С ней согласились. Выбрали комитет, установили дежурства, и с того дня во дворе бродили испуганные люди - дежурные. Оружия не было. Вооружились топорами, старыми колунами, а дворник Антроп пожертвовал в охрану свою старую пешню, которой он скалывал зимою лед с тротуаров.

- Защита ничего себе… Можно и в морду пырнуть, кто полезет, - сказал он, шамкая запавшим ртом, запутанным в седую бороду.

- Ого-го, какой у нас дед-то кровожадный. Пешней в морду! - пошутил кто-то.

- А как же? Теперь время такое: не поддавайся.

- Правильно, - подтвердил Ясы-Басы, - в рот пальца не клади. Время не надо быть хуже. Вот какое время.

С мужчинами дежурили и женщины. Все по очереди, закутанные в теплые шали, они тенями бродили по двору. Только ткачиху не тревожили, словно боялись ее. А она сама порой целыми ночами была на дворе, тяжело вздыхала, подолгу неподвижно стояла у ворот и все слушала, что делается в городе. Она уже всех пугала. Примолкали во дворе, когда она приходила. И говорить с ней боялись. А когда она о чем-нибудь спрашивала, ей отвечали с готовностью и пытались утешать. У ней дрожало и судорожно косилось лицо, но слез уже не было. И от этого у всех, кто говорил с ткачихой, закрадывалась в душу жуть.

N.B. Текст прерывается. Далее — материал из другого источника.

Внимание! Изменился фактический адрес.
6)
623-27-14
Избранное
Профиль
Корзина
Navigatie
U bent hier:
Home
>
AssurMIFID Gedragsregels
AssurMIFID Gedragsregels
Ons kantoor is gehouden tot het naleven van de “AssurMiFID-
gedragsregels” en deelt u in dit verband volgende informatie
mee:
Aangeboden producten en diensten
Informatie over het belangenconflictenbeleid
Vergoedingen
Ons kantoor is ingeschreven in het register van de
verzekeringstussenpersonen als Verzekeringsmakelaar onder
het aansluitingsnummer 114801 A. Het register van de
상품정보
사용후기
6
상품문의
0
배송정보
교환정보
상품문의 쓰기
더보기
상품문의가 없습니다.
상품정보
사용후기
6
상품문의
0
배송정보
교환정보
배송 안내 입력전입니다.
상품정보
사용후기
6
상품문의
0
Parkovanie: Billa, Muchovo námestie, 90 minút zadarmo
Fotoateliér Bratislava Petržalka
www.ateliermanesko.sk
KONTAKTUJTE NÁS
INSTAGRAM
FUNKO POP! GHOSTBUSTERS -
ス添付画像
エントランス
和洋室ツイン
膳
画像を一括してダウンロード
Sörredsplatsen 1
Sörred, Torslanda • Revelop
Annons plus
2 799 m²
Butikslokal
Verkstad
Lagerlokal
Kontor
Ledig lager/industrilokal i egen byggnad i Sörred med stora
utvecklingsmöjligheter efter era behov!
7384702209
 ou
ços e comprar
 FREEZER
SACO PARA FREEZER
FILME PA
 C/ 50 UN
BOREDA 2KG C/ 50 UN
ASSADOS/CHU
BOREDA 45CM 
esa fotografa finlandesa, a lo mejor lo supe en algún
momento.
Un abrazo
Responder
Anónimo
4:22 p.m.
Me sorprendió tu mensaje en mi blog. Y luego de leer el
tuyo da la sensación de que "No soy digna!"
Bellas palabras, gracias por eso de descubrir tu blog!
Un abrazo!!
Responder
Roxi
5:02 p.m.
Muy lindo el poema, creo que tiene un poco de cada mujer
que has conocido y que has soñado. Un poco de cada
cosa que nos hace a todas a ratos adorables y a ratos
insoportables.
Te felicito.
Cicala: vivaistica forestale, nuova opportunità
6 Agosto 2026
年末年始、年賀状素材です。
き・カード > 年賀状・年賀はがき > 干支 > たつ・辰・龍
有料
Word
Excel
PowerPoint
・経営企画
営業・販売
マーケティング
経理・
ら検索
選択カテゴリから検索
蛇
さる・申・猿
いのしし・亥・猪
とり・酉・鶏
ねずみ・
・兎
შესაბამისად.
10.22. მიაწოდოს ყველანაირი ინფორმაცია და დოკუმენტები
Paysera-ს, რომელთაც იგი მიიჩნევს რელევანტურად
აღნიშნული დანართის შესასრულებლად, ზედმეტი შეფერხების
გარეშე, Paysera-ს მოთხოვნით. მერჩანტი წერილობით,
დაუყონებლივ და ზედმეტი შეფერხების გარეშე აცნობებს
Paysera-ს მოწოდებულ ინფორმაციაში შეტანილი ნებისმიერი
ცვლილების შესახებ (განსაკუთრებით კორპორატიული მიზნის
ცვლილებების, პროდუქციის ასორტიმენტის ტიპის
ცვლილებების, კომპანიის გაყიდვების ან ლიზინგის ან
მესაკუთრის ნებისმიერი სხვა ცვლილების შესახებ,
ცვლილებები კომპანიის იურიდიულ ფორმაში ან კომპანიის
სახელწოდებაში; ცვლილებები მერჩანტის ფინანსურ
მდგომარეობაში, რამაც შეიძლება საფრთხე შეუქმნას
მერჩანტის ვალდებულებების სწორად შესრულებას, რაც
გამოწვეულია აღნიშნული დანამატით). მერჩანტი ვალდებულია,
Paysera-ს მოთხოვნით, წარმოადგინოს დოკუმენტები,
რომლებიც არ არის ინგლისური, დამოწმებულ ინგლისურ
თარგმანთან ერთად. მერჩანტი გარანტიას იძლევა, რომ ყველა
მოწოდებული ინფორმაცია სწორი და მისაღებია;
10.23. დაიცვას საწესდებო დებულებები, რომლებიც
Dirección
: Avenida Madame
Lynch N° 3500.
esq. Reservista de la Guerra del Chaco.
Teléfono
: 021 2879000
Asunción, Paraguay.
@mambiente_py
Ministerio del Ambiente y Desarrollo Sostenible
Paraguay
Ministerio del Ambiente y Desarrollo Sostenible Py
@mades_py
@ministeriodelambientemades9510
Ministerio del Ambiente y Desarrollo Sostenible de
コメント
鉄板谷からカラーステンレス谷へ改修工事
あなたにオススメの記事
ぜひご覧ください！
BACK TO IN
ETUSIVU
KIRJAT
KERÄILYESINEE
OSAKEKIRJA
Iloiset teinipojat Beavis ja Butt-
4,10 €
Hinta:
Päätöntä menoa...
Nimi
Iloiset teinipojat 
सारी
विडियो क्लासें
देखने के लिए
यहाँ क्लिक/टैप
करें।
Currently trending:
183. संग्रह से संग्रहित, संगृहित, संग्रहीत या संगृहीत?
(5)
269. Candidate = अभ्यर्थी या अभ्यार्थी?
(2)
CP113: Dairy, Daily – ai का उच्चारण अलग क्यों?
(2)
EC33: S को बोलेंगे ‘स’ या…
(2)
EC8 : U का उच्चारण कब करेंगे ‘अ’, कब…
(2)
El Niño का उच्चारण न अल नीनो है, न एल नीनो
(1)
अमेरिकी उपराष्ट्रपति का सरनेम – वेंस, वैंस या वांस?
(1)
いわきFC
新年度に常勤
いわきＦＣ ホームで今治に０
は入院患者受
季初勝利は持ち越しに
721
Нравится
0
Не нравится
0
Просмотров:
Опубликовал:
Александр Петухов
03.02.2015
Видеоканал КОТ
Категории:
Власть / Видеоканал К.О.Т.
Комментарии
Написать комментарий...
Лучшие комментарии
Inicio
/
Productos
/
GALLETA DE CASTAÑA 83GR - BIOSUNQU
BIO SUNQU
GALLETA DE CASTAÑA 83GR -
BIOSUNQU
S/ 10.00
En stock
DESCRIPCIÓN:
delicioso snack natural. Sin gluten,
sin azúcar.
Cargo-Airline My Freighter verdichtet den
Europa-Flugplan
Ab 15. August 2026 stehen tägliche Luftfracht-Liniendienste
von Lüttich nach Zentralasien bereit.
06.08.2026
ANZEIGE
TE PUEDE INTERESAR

В субботу утром, - это был уже третий день боя, - ударил пушечный выстрел от заставы совсем близко. Ударил в тот момент, когда у Николы на Трех Горах зазвонили к обедне. И звон сразу стал таким робким и жалким, этот мирный христианский звон.

Перепуганной, приниженной толпой собрались все у калитки и тревожно смотрели вдоль улицы, где из-за крыш виднелись золотые главы церквей.

- Туда стреляют, к Кремлю, - сказал сурово Ясы-Басы, вышедший к воротам без шапки, - беспременно все разобьют.

Буу-уу!.. - ахнуло опять и со свистом и визгом, как сказочный змей, полетело над улицей и дробно рассыпалось.

- Вот как! Видите? Скрозь бьют. Пропал город…

Долго стояли у ворот и слушали, как ахали орудия.

Плакала тихо Варвара.

- Царица, пресвятая богородица, спаси. Что же это такое? - тосковала она вслух. - Спаси и помилуй…

В то утро никто не утешал ее: всем горестно и больно было.

По улице прошла толпа красногвардейцев быстро и взволнованно.

- Ну, теперь наша возьмет. Капут буржуям! - говорил один из них.

- Да, уже теперь кончено.

Пошли быстро, черные от копоти, довольные, радостно переговаривались.

- У, подлецы, - злобно буркнула Кулага, жена Ясы-Басы. - Вот такие разбойники город разобьют, не пожалеют…

- Да им что же? Им, босявым, терять нечего, - сурово поддержала Пелагея.

А в голубом небе веселыми белыми корабликами плавали белые дымки от шрапнели. Выстрелы становились все чаще. Змей судорожно, со свистом метался над большим старым городом, а люди перед ним стали маленькими, жалкими, бессильными. В тот день со двора уходили только Василий и ткачиха. Ткачиха все искала сына.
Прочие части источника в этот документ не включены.